[Plain-text document sources]
**********

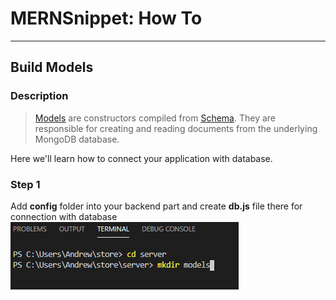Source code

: # MERNSnippet: How To
---
## Build Models

### Description
> [Models](https://mongoosejs.com/docs/models.html) are constructors compiled from [Schema](https://mongoosejs.com/docs/guide.html#definition). They are responsible for creating and reading documents from the underlying MongoDB database.<br />

Here we'll learn how to connect your application with database.

### Step 1
Add **config** folder into your backend part and create **db.js** file there for connection with database <br/>
![1](img/1.png) <br />
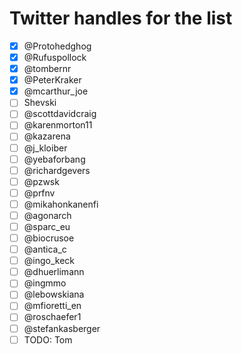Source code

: # Twitter handles for the list

- [x] @Protohedghog
- [x] @Rufuspollock
- [x] @tombernr
- [x] @PeterKraker
- [x] @mcarthur_joe
- [ ] Shevski
- [ ] @scottdavidcraig
- [ ] @karenmorton11
- [ ] @kazarena
- [ ] @j_kloiber
- [ ] @yebaforbang
- [ ] @richardgevers
- [ ] @pzwsk
- [ ] @prfnv
- [ ] @mikahonkanenfi
- [ ] @agonarch
- [ ] @sparc_eu
- [ ] @biocrusoe
- [ ] @antica_c
- [ ] @ingo_keck
- [ ] @dhuerlimann
- [ ] @ingmmo
- [ ] @lebowskiana
- [ ] @mfioretti_en
- [ ] @roschaefer1
- [ ] @stefankasberger
- [ ] TODO: Tom

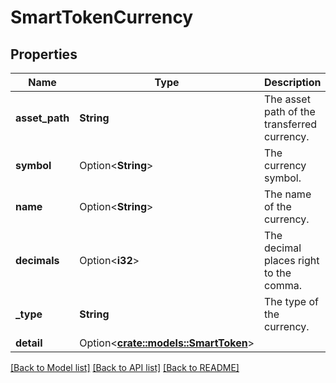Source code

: # SmartTokenCurrency

## Properties

Name | Type | Description | Notes
------------ | ------------- | ------------- | -------------
**asset_path** | **String** | The asset path of the transferred currency. | 
**symbol** | Option<**String**> | The currency symbol. | [optional]
**name** | Option<**String**> | The name of the currency. | [optional]
**decimals** | Option<**i32**> | The decimal places right to the comma. | [optional]
**_type** | **String** | The type of the currency. | [default to smart_token]
**detail** | Option<[**crate::models::SmartToken**](smart_token.md)> |  | [optional]

[[Back to Model list]](../README.md#documentation-for-models) [[Back to API list]](../README.md#documentation-for-api-endpoints) [[Back to README]](../README.md)



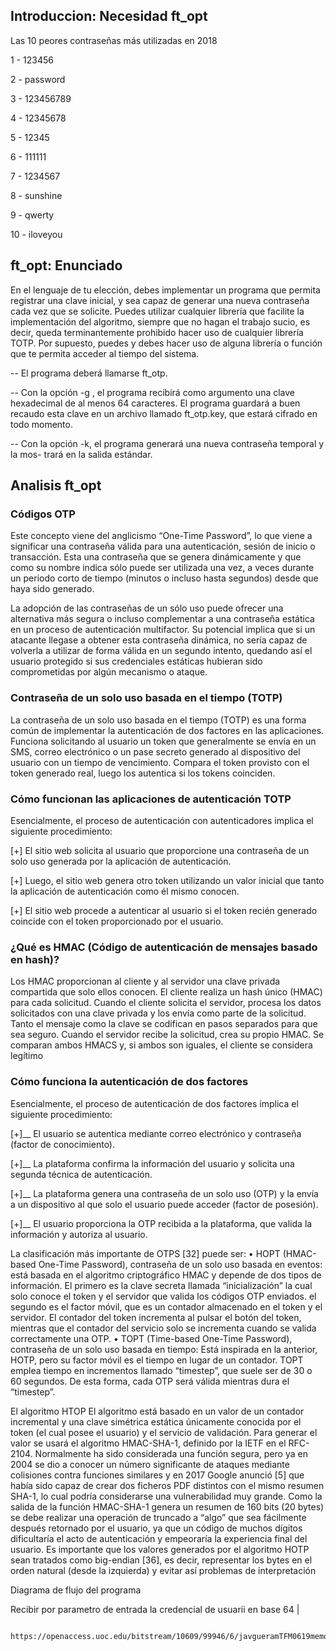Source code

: <h2>Introduccion: Necesidad ft_opt</h2>
<p>Las 10 peores contraseñas más utilizadas en 2018</p>
<p>1 - 123456 </p>
<p>2 - password </p>
<p>3 - 123456789 </p>
<p>4 - 12345678 </p>
<p>5 - 12345 </p>
<p>6 - 111111 </p>
<p>7 - 1234567</p>
<p>8 - sunshine</p>
<p>9 - qwerty </p>
<p>10 - iloveyou</p>


<h2> ft_opt: Enunciado </h2>
<p>En el lenguaje de tu elección, debes implementar un programa que permita registrar
una clave inicial, y sea capaz de generar una nueva contraseña cada vez que se solicite.
Puedes utilizar cualquier librería que facilite la implementación del algoritmo, siempre
que no hagan el trabajo sucio, es decir, queda terminantemente prohibido hacer uso de
cualquier librería TOTP. Por supuesto, puedes y debes hacer uso de alguna librería o
función que te permita acceder al tiempo del sistema.</p>
<p>-- El programa deberá llamarse ft_otp.</p>
  
<p>-- Con la opción -g , el programa recibirá como argumento una clave hexadecimal
de al menos 64 caracteres. El programa guardará a buen recaudo esta clave en un
archivo llamado ft_otp.key, que estará cifrado en todo momento.</p>
    
<p>-- Con la opción -k, el programa generará una nueva contraseña temporal y la mos-
trará en la salida estándar.</p>

<h2> Analisis ft_opt</h2>

<h3>Códigos OTP</h3>
<p>Este concepto viene del anglicismo “One-Time Password”, lo que viene a significar una contraseña válida para una autenticación, sesión de inicio
o transacción. Esta una contraseña que se genera dinámicamente y que como su nombre indica sólo puede ser utilizada una vez, a veces durante
un periodo corto de tiempo (minutos o incluso hasta segundos) desde que haya sido generado.</p>

<p>La adopción de las contraseñas de un sólo uso puede ofrecer una alternativa más segura o incluso complementar a una contraseña
estática en un proceso de autenticación multifactor. Su potencial implica que si un atacante llegase a obtener esta contraseña dinámica, no sería
capaz de volverla a utilizar de forma válida en un segundo intento, quedando así el usuario protegido si sus credenciales estáticas hubieran
sido comprometidas por algún mecanismo o ataque.</p>


<h3>Contraseña de un solo uso basada en el tiempo (TOTP)</h3>
<p>La contraseña de un solo uso basada en el tiempo (TOTP) es una forma común de implementar la autenticación de dos factores en las aplicaciones. Funciona solicitando al usuario un token que generalmente se envía en un SMS, correo electrónico o un pase secreto generado al dispositivo del usuario con un tiempo de vencimiento. Compara el token provisto con el token generado real, luego los autentica si los tokens coinciden.</p>

<h3>Cómo funcionan las aplicaciones de autenticación TOTP</h3>
<p>Esencialmente, el proceso de autenticación con autenticadores implica el siguiente procedimiento:</p>

<p>[+]  El sitio web solicita al usuario que proporcione una contraseña de un solo uso generada por la aplicación de autenticación.</p>
<p>[+]  Luego, el sitio web genera otro token utilizando un valor inicial que tanto la aplicación de autenticación como él mismo conocen.</p>
<p>[+]  El sitio web procede a autenticar al usuario si el token recién generado coincide con el token proporcionado por el usuario.</p>

<h3>¿Qué es HMAC (Código de autenticación de mensajes basado en hash)?</h3>

<p>Los HMAC proporcionan al cliente y al servidor una clave privada compartida que solo ellos conocen. El cliente realiza un hash único (HMAC) para cada solicitud. Cuando el cliente solicita el servidor, procesa los datos solicitados con una clave privada y los envía como parte de la solicitud. Tanto el mensaje como la clave se codifican en pasos separados para que sea seguro. Cuando el servidor recibe la solicitud, crea su propio HMAC. Se comparan ambos HMACS y, si ambos son iguales, el cliente se considera legítimo<p/>


<h3>Cómo funciona la autenticación de dos factores</h3>
<p>Esencialmente, el proceso de autenticación de dos factores implica el siguiente procedimiento:<p/>

<p>[+]__ El usuario se autentica mediante correo electrónico y contraseña (factor de conocimiento).<p/>
<p>[+]__ La plataforma confirma la información del usuario y solicita una segunda técnica de autenticación.<p/>
<p>[+]__ La plataforma genera una contraseña de un solo uso (OTP) y la envía a un dispositivo al que solo el usuario puede acceder (factor de posesión).<p/>
<p>[+]__ El usuario proporciona la OTP recibida a la plataforma, que valida la información y autoriza al usuario.<p/>

La clasificación más importante de OTPS [32] puede ser:
• HOPT (HMAC-based One-Time Password), contraseña de un solo
uso basada en eventos: está basada en el algoritmo criptográfico
HMAC y depende de dos tipos de información. El primero es la
clave secreta llamada “inicialización” la cual solo conoce el token y
el servidor que valida los códigos OTP enviados. el segundo es el
factor móvil, que es un contador almacenado en el token y el
servidor. El contador del token incrementa al pulsar el botón del
token, mientras que el contador del servicio solo se incrementa
cuando se valida correctamente una OTP.
• TOPT (Time-based One-Time Password), contraseña de un solo
uso basada en tiempo: Está inspirada en la anterior, HOTP, pero
su factor móvil es el tiempo en lugar de un contador. TOPT
emplea tiempo en incrementos llamado “timestep”, que suele ser
de 30 o 60 segundos. De esta forma, cada OTP será válida
mientras dura el “timestep”.



El algoritmo HTOP
El algoritmo está basado en un valor de un contador incremental y una
clave simétrica estática únicamente conocida por el token (el cual posee
el usuario) y el servicio de validación.
Para generar el valor se usará el algoritmo HMAC-SHA-1, definido por la
IETF en el RFC-2104. Normalmente ha sido considerada una función
segura, pero ya en 2004 se dio a conocer un número significante de
ataques mediante colisiones contra funciones similares y en 2017
Google anunció [5] que había sido capaz de crear dos ficheros PDF
distintos con el mismo resumen SHA-1, lo cual podría considerarse una
vulnerabilidad muy grande.
Como la salida de la función HMAC-SHA-1 genera un resumen de 160
bits (20 bytes) se debe realizar una operación de truncado a “algo” que
sea fácilmente después retornado por el usuario, ya que un código de
muchos dígitos dificultaría el acto de autenticación y empeoraría la
experiencia final del usuario. Es importante que los valores generados
por el algoritmo HOTP sean tratados como big-endian [36], es decir,
representar los bytes en el orden natural (desde la izquierda) y evitar así
problemas de interpretación




Diagrama de flujo del programa

Recibir por parametro de entrada la credencial de usuarii en base 64
          |
          
          https://openaccess.uoc.edu/bitstream/10609/99946/6/javgueramTFM0619memoria.pdf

**********

Wherever the string "segundos" appears in the data above, report the whole line.

un periodo corto de tiempo (minutos o incluso hasta segundos) desde que haya sido generado.</p>
de 30 o 60 segundos. De esta forma, cada OTP será válida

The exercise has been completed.